■ Source document
══════════

And the Andy Gang's differential is toxic, indeed: minus 32. That's the third-worst ratio in the NFL, ahead of only Sunday's opponent, the Oakland Raiders (minus 37), and the New York Giants (minus 39).

The biggest stone on the chain that's pulled the Chiefs down is a big-play differential of minus 27, the second-worst ratio in the NFL to the G-men. The lack of explosion plays in the passing game, and the general criticisms of quarterback Alex Smith and his receiving corps, are a natural culprit here, as well as the huge swaths of yards given up on the ground by the running game -- and the latter was still an issue Sunday as an Arizona team that was without Andre Ellington still ran for 141 yards on 33 carries.

SportingCharts credited the Chiefs with a minus 5 takeaway/giveaway ratio, which goes back to another virus running through the defense as of late: Dropped picks. Cornerbacks Sean Smith and Phillip Gaines had catchable interceptions off Cards quarterback Drew Stanton slip through their mitts, as did linebacker Josh Mauga in the third quarter.

Because, sooner or later, missed opportunities can prove toxic on that side of the ball, too.

THREE LINGERING QUESTIONS FROM CARDINALS 17, CHIEFS 14

:03 ... Travis Kelce's non-fumble fumble drove me batty, but what about the Anthony Fasano touchdown the refs took off the board?

══════════

■ Dataset content
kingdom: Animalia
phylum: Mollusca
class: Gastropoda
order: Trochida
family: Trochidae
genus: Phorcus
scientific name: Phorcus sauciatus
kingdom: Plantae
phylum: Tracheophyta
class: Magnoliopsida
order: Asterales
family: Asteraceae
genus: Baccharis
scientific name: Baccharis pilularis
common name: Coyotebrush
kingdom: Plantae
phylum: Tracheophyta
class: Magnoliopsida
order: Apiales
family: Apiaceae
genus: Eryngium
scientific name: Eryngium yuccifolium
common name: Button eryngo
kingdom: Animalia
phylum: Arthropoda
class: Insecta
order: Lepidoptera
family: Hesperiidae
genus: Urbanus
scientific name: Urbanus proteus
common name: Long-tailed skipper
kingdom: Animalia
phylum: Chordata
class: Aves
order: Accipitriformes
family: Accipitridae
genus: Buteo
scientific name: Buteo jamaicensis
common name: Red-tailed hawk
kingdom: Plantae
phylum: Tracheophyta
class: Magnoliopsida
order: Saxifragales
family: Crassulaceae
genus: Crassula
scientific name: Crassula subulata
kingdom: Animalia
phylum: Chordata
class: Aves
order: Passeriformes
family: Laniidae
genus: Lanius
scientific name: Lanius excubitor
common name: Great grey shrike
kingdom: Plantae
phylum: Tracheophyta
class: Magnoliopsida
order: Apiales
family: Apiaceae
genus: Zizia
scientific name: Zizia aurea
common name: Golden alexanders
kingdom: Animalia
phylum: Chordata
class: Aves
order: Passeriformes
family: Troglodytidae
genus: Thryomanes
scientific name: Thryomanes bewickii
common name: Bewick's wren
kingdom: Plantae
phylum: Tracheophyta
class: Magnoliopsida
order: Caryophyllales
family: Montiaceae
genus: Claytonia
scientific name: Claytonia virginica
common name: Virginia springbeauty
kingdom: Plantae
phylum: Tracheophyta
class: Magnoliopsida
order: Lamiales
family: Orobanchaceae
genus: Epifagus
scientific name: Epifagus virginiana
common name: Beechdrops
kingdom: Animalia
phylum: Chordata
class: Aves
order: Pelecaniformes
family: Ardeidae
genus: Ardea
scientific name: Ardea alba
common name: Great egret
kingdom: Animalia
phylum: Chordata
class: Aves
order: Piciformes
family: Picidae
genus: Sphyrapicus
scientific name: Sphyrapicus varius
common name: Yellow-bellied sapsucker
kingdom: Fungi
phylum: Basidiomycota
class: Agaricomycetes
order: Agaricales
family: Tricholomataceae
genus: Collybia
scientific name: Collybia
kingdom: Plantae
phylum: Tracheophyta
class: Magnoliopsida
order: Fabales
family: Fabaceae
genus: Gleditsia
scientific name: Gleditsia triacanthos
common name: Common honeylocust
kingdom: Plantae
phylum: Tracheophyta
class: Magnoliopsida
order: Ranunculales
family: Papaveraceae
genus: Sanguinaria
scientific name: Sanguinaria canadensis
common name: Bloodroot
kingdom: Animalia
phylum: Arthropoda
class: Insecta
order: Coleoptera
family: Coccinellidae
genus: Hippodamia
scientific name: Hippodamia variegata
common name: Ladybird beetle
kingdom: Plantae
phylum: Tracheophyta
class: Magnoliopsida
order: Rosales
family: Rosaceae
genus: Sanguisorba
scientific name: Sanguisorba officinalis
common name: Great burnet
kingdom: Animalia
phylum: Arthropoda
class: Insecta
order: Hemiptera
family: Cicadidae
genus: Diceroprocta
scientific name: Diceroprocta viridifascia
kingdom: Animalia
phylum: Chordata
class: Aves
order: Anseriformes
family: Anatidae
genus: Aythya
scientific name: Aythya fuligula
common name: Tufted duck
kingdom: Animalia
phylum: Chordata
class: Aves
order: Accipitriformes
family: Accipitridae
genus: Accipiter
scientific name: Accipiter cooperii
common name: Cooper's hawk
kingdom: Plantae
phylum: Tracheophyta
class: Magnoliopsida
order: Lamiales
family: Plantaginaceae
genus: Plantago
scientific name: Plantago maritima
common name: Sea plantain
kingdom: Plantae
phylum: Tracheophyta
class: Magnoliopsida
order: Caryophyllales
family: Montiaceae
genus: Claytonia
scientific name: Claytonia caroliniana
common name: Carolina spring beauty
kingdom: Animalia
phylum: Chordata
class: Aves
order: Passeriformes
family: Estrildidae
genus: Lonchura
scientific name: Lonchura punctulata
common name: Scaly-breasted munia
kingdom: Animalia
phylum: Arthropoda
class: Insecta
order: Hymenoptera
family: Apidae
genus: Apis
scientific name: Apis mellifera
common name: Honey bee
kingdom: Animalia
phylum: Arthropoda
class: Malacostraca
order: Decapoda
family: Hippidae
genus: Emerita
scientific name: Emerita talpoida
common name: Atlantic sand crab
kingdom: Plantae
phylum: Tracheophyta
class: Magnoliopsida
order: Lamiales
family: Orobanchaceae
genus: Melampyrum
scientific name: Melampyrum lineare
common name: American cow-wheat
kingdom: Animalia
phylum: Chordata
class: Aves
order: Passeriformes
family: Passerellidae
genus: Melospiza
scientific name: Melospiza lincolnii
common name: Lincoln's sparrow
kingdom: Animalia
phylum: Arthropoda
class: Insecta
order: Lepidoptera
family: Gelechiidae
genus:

══════════

■ Tasks to complete
• A. Write out the passage of the Chiefs article that starts at "SportingCharts credited the" and ends at "the ball, too.".
• B. In the Chiefs article, how many rushing yards did the Arizona team gain on Sunday, and on how many carries?
• C. Give what follows the last sentence of the Chiefs article.

■ Task results
• A.
SportingCharts credited the Chiefs with a minus 5 takeaway/giveaway ratio, which goes back to another virus running through the defense as of late: Dropped picks. Cornerbacks Sean Smith and Phillip Gaines had catchable interceptions off Cards quarterback Drew Stanton slip through their mitts, as did linebacker Josh Mauga in the third quarter.

Because, sooner or later, missed opportunities can prove toxic on that side of the ball, too.

• B. 141 yards on 33 carries.

• C.
What about it? Replays weren't particularly conclusive there, either; the Chiefs' veteran tight end appeared to get his feet tangled with Arizona linebacker Larry Foote. In an effort to get untangled, and with Alex Smith rolling right in jailbreak mode, Fasano appeared to extend at least a little shove on Foote to get some separation.

Foote crumpled -- or crumpled at least well enough for the stripes to notice. Whether No. 80 dropped the hammer or Foote flopped, soccer style, is open to interpretation.

"I'm going to have to see the play on film," Fasano told The Arizona Republic after the game. "I don't know what they saw."

Smith found Fasano in the right corner of the end zone for a score that would've pushed the Chiefs' lead to 21-9 (assuming the extra point). Instead, everybody went backward on the offensive pass interference call. On the next play, Smith, scrambling right again, was picked by Alex Okafor, setting up an Arizona touchdown and a 15-point swing.

"The (interference) was obvious," Cardinals coach Bruce Arians told The Republic. "He shoved him and everyone in the stadium, I think, saw it. Thank God they saw it."

:02 ... Was there ANYTHING positive to take? ANYTHING?

a. Linebacker Joe Mays is back! (No, really. He is. Even logged four tackles.)

b. Newcomer Jason Avant contributed, throwing a great block to spring Jamaal Charles on a wheel route for the Chiefs' second touchdown, and then catching a 41-yard rainbow from Smith that proved to be the longest single pass reception by a Kansas City player this fall.

c. Kelce reached 110 yards through the air, a new single-game high -- and also, no coincidence, the first 100-yards-or-more receiving day by a member of the Andy Gang all year.

Now just imagine how much more he might've had if that phantom fumble call was upheld. Just make sure you're not around any sharp objects while you're doing it.

Flip through our photo album of NFL cheerleaders.

:01 ... OK, genius: Now what do we need?

A sweep and some help, or it's nighty-night at the end of the month.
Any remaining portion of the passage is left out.